The Nissan NV range of vans may look unorthodox – a half-breed visually between a truck and a van, rather than the snub-nosed alternatives’ traditional styling. The NV range is made available with a choice of regular and high-roof variants, and three payload variations (1500/2500/3500) for a world of versatility. With two available engines, the NV offers a high towing capacity too, and the passenger van can be ordered with any number of up to 12 seats in a range of versatile configurations. In a segment where the Mercedes-Benz Sprinter and Ford Transit exist, the loosely Nissan Titan based van offers a compelling alternative.
With a truck-like hood housing the engine, the front of the cabin is more spacious in the NV than competitor vans. The front of the cabin offers as standard, 4-way manual seats, air conditioning, and durable cloth and vinyl upholstery, along with storage bins under the driver’s seat. Forward visibility is ample thanks to the large upright windscreen but rearward visibility is dismal, even with optional rear windows; though a reverse camera is available.
The cargo van offers 323 cubic feet worth of cargo volume with the standard roof (the only available roof on the 1500), with the high roof increasing volume to 487 cubic feet. The space is accessible by double rear doors and sliding side doors. However all the key competitors offer a longer wheelbase as an option – the NV doesn’t, compromising its carrying capacity compared to rivals.
Like most competitors in this class – with the exception of the Transit – unladen the ride quality is bouncy and skittish – thank the live rear axle and leaf spring suspension for that, as well as the body-on-frame chassis derived from the Titan underpinnings. The ride improves substantially when loaded, but is still short of the best in class. The hollow box that is the NV reacts as an echo chamber for road noise and debris hitting the underside – the lack of insulation making the Spartan ride a noisy one too.

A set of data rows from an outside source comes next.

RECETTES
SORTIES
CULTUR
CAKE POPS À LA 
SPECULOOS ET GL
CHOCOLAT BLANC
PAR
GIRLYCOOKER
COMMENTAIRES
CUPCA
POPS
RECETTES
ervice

The steering is light, but incredibly slow, needing far too many adjustments to the steering just to maintain a straight line. The truck-based van that is the NV is big and cumbersome, and lacks responsiveness to make it nimble in tight situations. Where the Ford Transit feels nearly car-like, this feels like piloting a cargo ship by comparison.

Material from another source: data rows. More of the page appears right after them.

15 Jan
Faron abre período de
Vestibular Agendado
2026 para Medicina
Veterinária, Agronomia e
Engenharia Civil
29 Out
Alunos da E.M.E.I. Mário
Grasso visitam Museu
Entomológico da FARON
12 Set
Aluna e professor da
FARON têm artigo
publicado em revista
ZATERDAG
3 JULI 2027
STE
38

The NV1500 and NV2500 both arrive as standard with a 4.0-liter V6 producing 261 horsepower and 281 lb-ft of torque, with a rated tow capacity of 6 900 pounds. The NV2500 can be equipped with a 5.6-liter V8, standard on the NV3500, developing 375hp and 387 lb-ft, with a rated tow capacity of up to 9 500 pounds and a payload capacity close on 4000. The 1500 and 2500 feature standard 5-speed automatic gearboxes, with the 2500 optionally equipped with the 3500’s standard 7-speed automatic. All models are rear-wheel driven.

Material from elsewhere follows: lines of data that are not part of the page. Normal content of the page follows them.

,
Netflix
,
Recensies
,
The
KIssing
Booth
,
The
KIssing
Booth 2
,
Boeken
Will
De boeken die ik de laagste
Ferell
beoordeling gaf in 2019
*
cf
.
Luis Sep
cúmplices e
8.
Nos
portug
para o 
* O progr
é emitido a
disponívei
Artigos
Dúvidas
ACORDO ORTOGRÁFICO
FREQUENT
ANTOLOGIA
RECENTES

All models except the 1500 arrive in one of three trims, S, SV, and SL – the NV1500 only in the first two. The S gets air conditioning, 36 cargo mounting points for shelving, and bare metal cargo panels. The SV models get optional navigation with a 5.8-inch touch screen and Bluetooth hands free system, as well as standard, hardboard cargo panels, remote keyless entry, and cruise control. The top-spec SL equips an 8-way power adjustable driver’s seat, and an alarm. Safety features include an available rear-view camera, stability control, and ABS on two wheels only.
Without an extended wheelbase available, even the high-roof Nissan NV can’t afford the same cargo capacity as its rivals. But the driver’s cabin is more spacious than others and the big V8 available on the NV2500 and 3500 is worth a look if you’ll be towing big loads in addition to hauling cargo.